Written by Diane Archer

Too often, hospitals in the US discharge patients before they are able to care for themselves. After a complex surgery, managing for yourself in your own home, where most people want to be, can be challenging. Paula Span reports for The New York Times on innovative new approaches to expanding the home care workforce and delivering home care cost-effectively.

What do people do to get by after leaving the hospital? How do they get dressed, bathe, go shopping for groceries or abide by a complex prescription drug routine? People with Medicaid typically have home care coverage. If not, people mostly rely on family members. Others are fortunate enough to be able to find and afford paid home care. Still others rely on Medicare, which covers home care for people who are homebound and need skilled nursing or therapy services on an intermittent basis. 

If you have Medicare and will be homebound after being hospitalized, ask the hospital before discharge about setting up Medicare-covered home health services. Medicare should cover at least 12 hours of skilled nursing and home health aide services each week, if your doctor deems these services medically necessary. If you are in a Medicare Advantage plan, you are theoretically entitled to these services, but they will likely be harder to get; the insurers running Medicare Advantage plans tend to second-guess treating physicians and take a narrow view of what are medically necessary services.

Regrettably, the demand for paid home care providers far exceeds the supply. Thankfully, there are new options emerging.
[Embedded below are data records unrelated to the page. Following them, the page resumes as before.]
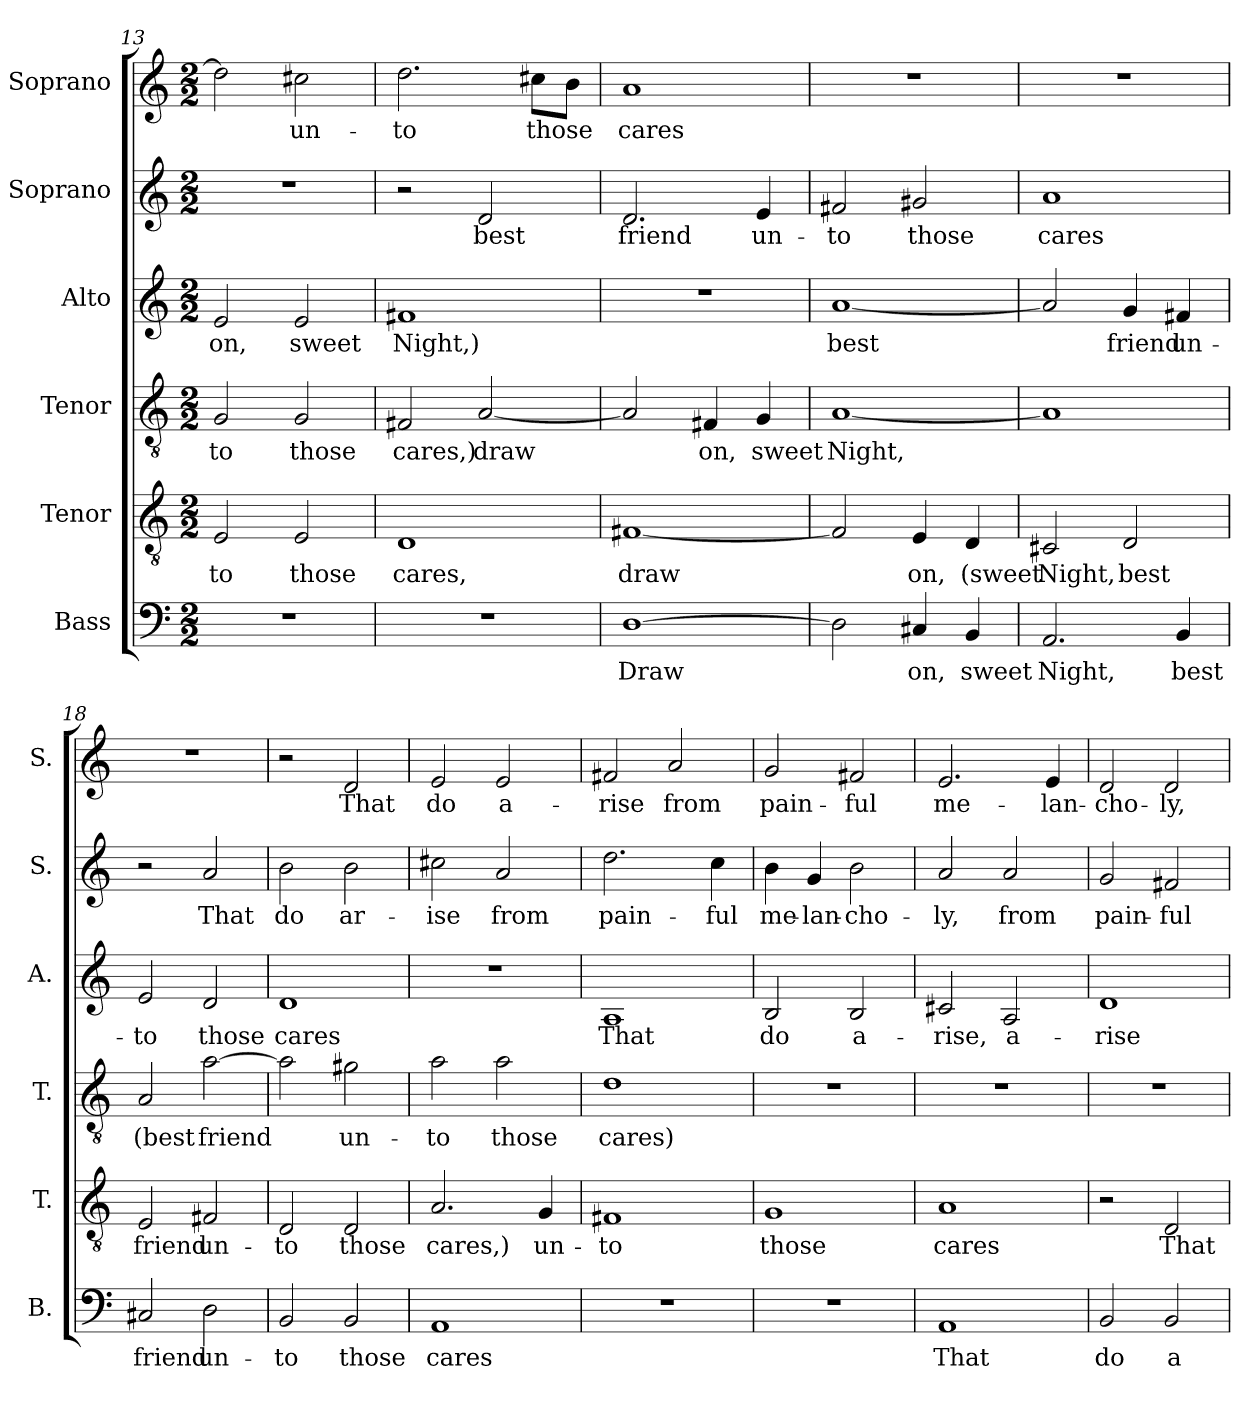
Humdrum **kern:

**kern	**text	**kern	**text	**kern	**text	**kern	**text	**kern	**text	**kern	**text
*part6	*part6	*part5	*part5	*part4	*part4	*part3	*part3	*part2	*part2	*part1	*part1
*staff6	*staff6	*staff5	*staff5	*staff4	*staff4	*staff3	*staff3	*staff2	*staff2	*staff1	*staff1
*I"Bass	*	*I"Tenor	*	*I"Tenor	*	*I"Alto	*	*I"Soprano	*	*I"Soprano	*
*I'B.	*	*I'T.	*	*I'T.	*	*I'A.	*	*I'S.	*	*I'S.	*
*clefF4	*	*clefGv2	*	*clefGv2	*	*clefG2	*	*clefG2	*	*clefG2	*
*k[]	*	*k[]	*	*k[]	*	*k[]	*	*k[]	*	*k[]	*
*M2/2	*	*M2/2	*	*M2/2	*	*M2/2	*	*M2/2	*	*M2/2	*
=13	=13	=13	=13	=13	=13	=13	=13	=13	=13	=13	=13
!	!	!	!LO:LY:b	!	!LO:LY:b	!	!LO:LY:b	!	!	!	!
1r	.	2E/	-to	2G/	-to	2e/	on,	1r	.	2dd\]	.
!	!	!	!LO:LY:b	!	!LO:LY:b	!	!LO:LY:b	!	!	!	!LO:LY:b
.	.	2E/	those	2G/	those	2e/	sweet	.	.	2cc#X\	un-
=14	=14	=14	=14	=14	=14	=14	=14	=14	=14	=14	=14
!	!	!	!LO:LY:b	!	!LO:LY:b	!	!LO:LY:b	!	!	!	!LO:LY:b
1r	.	1D	cares,	2F#X/	cares,)	1f#X	Night,)	2r	.	2.dd\	-to
!	!	!	!	!	!LO:LY:b	!	!	!	!LO:LY:b	!	!
.	.	.	.	[2A/	draw	.	.	2d/	best	.	.
!	!	!	!	!	!	!	!	!	!	!	!LO:LY:b
.	.	.	.	.	.	.	.	.	.	8cc#X\L	those
.	.	.	.	.	.	.	.	.	.	8b\J	.
!!LO:PB:g=z
=15	=15	=15	=15	=15	=15	=15	=15	=15	=15	=15	=15
!	!LO:LY:b	!	!LO:LY:b	!	!	!	!	!	!LO:LY:b	!	!LO:LY:b
[1D	Draw	[1F#X	draw	2A/]	.	1r	.	2.d/	friend	1a	cares
!	!	!	!	!	!LO:LY:b	!	!	!	!	!	!
.	.	.	.	4F#X/	on,	.	.	.	.	.	.
!	!	!	!	!	!LO:LY:b	!	!	!	!LO:LY:b	!	!
.	.	.	.	4G/	sweet	.	.	4e/	un-	.	.
=16	=16	=16	=16	=16	=16	=16	=16	=16	=16	=16	=16
!	!	!	!	!	!LO:LY:b	!	!LO:LY:b	!	!LO:LY:b	!	!
2D\]	.	2F#/]	.	[1A	Night,	[1a	best	2f#X/	-to	1r	.
!	!LO:LY:b	!	!LO:LY:b	!	!	!	!	!	!LO:LY:b	!	!
4C#X/	on,	4E/	on,	.	.	.	.	2g#X/	those	.	.
!	!LO:LY:b	!	!LO:LY:b	!	!	!	!	!	!	!	!
4BB/	sweet	4D/	(sweet	.	.	.	.	.	.	.	.
=17	=17	=17	=17	=17	=17	=17	=17	=17	=17	=17	=17
!	!LO:LY:b	!	!LO:LY:b	!	!	!	!	!	!LO:LY:b	!	!
2.AA/	Night,	2C#X/	Night,	1A]	.	2a/]	.	1a	cares	1r	.
!	!	!	!LO:LY:b	!	!	!	!LO:LY:b	!	!	!	!
.	.	2D/	best	.	.	4g/	friend	.	.	.	.
!	!LO:LY:b	!	!	!	!	!	!LO:LY:b	!	!	!	!
4BB/	best	.	.	.	.	4f#X/	un-	.	.	.	.
=18	=18	=18	=18	=18	=18	=18	=18	=18	=18	=18	=18
!	!LO:LY:b	!	!LO:LY:b	!	!LO:LY:b	!	!LO:LY:b	!	!	!	!
2C#X/	friend	2E/	friend	2A/	(best	2e/	-to	2r	.	1r	.
!	!LO:LY:b	!	!LO:LY:b	!	!LO:LY:b	!	!LO:LY:b	!	!LO:LY:b	!	!
2D\	un-	2F#X/	un-	[2a\	friend	2d/	those	2a/	That	.	.
=19	=19	=19	=19	=19	=19	=19	=19	=19	=19	=19	=19
!	!LO:LY:b	!	!LO:LY:b	!	!	!	!LO:LY:b	!	!LO:LY:b	!	!
2BB/	-to	2D/	-to	2a\]	.	1d	cares	2b\	do	2r	.
!	!LO:LY:b	!	!LO:LY:b	!	!LO:LY:b	!	!	!	!LO:LY:b	!	!LO:LY:b
2BB/	those	2D/	those	2g#X\	un-	.	.	2b\	ar-	2d/	That
=20	=20	=20	=20	=20	=20	=20	=20	=20	=20	=20	=20
!	!LO:LY:b	!	!LO:LY:b	!	!LO:LY:b	!	!	!	!LO:LY:b	!	!LO:LY:b
1AA	cares	2.A/	cares,)	2a\	-to	1r	.	2cc#X\	-ise	2e/	do
!	!	!	!	!	!LO:LY:b	!	!	!	!LO:LY:b	!	!LO:LY:b
.	.	.	.	2a\	those	.	.	2a/	from	2e/	a-
!	!	!	!LO:LY:b	!	!	!	!	!	!	!	!
.	.	4G/	un-	.	.	.	.	.	.	.	.
=21	=21	=21	=21	=21	=21	=21	=21	=21	=21	=21	=21
!	!	!	!LO:LY:b	!	!LO:LY:b	!	!LO:LY:b	!	!LO:LY:b	!	!LO:LY:b
1r	.	1F#X	-to	1d	cares)	1A	That	2.dd\	pain-	2f#X/	-rise
!	!	!	!	!	!	!	!	!	!	!	!LO:LY:b
.	.	.	.	.	.	.	.	.	.	2a/	from
!	!	!	!	!	!	!	!	!	!LO:LY:b	!	!
.	.	.	.	.	.	.	.	4cc\	-ful	.	.
!!LO:PB:g=z
=22	=22	=22	=22	=22	=22	=22	=22	=22	=22	=22	=22
!	!	!	!LO:LY:b	!	!	!	!LO:LY:b	!	!LO:LY:b	!	!LO:LY:b
1r	.	1G	those	1r	.	2B/	do	4b\	me-	2g/	pain-
!	!	!	!	!	!	!	!	!	!LO:LY:b	!	!
.	.	.	.	.	.	.	.	4g/	-lan-	.	.
!	!	!	!	!	!	!	!LO:LY:b	!	!LO:LY:b	!	!LO:LY:b
.	.	.	.	.	.	2B/	a-	2b\	-cho-	2f#X/	-ful
=23	=23	=23	=23	=23	=23	=23	=23	=23	=23	=23	=23
!	!LO:LY:b	!	!LO:LY:b	!	!	!	!LO:LY:b	!	!LO:LY:b	!	!LO:LY:b
1AA	That	1A	cares	1r	.	2c#X/	-rise,	2a/	-ly,	2.e/	me-
!	!	!	!	!	!	!	!LO:LY:b	!	!LO:LY:b	!	!
.	.	.	.	.	.	2A/	a-	2a/	from	.	.
!	!	!	!	!	!	!	!	!	!	!	!LO:LY:b
.	.	.	.	.	.	.	.	.	.	4e/	-lan-
=24	=24	=24	=24	=24	=24	=24	=24	=24	=24	=24	=24
!	!LO:LY:b	!	!	!	!	!	!LO:LY:b	!	!LO:LY:b	!	!LO:LY:b
2BB/	do	2r	.	1r	.	1d	-rise	2g/	pain-	2d/	-cho-
!	!LO:LY:b	!	!LO:LY:b	!	!	!	!	!	!LO:LY:b	!	!LO:LY:b
2BB/	a-	2D/	That	.	.	.	.	2f#X/	-ful	2d/	-ly,
=	=	=	=	=	=	=	=	=	=	=	=
*-	*-	*-	*-	*-	*-	*-	*-	*-	*-	*-	*-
As the hourly rate paid to aides through agencies has gone up–$17 an hour, on average, with another $17 going to the agency–the number of home health aides has grown to 3.2 million, well more than double what it was ten years ago.

Still, the US will need about three quarters of a million more home health aides in the next ten years. And, home health aide turnover remains high because aides work hard for relatively little pay.

To address this issue, home care workers are establishing home care cooperatives, which allow them to work for themselves and earn about $2 more an hour for their services. For example, Cooperative Home Care Associates in New York–a worker-owned business–employs 1,600 home health aides. Today, there are 26 of these cooperatives across the US. For the aides, higher pay appears secondary to having more autonomy and better working conditions.

Home health aide registries are another way for aides to work with patients without corporate middlemen. Massachusetts and Wisconsin operate registries. The Carina registry in Oregon and Washington works with the Service Employees International Union, a health care union, to make home health aides available.

With Carina, patients can find home health aides online. The state takes care of administrative functions, including background checks. Aides receive somewhat higher pay than they would working for a corporate agency, along with health insurance and other benefits; patients pay somewhat lower rates than they would if they used an agency.

Direct Care Careers, which operates in four states, offers a slightly different model. It allows home health aides to pick their patients. This gives the aides more autonomy.

Ideally, the US would cover the bulk of the cost of these home care services. Until then, these innovative approaches to building the home care industry in a cost-effective way are a good step forward.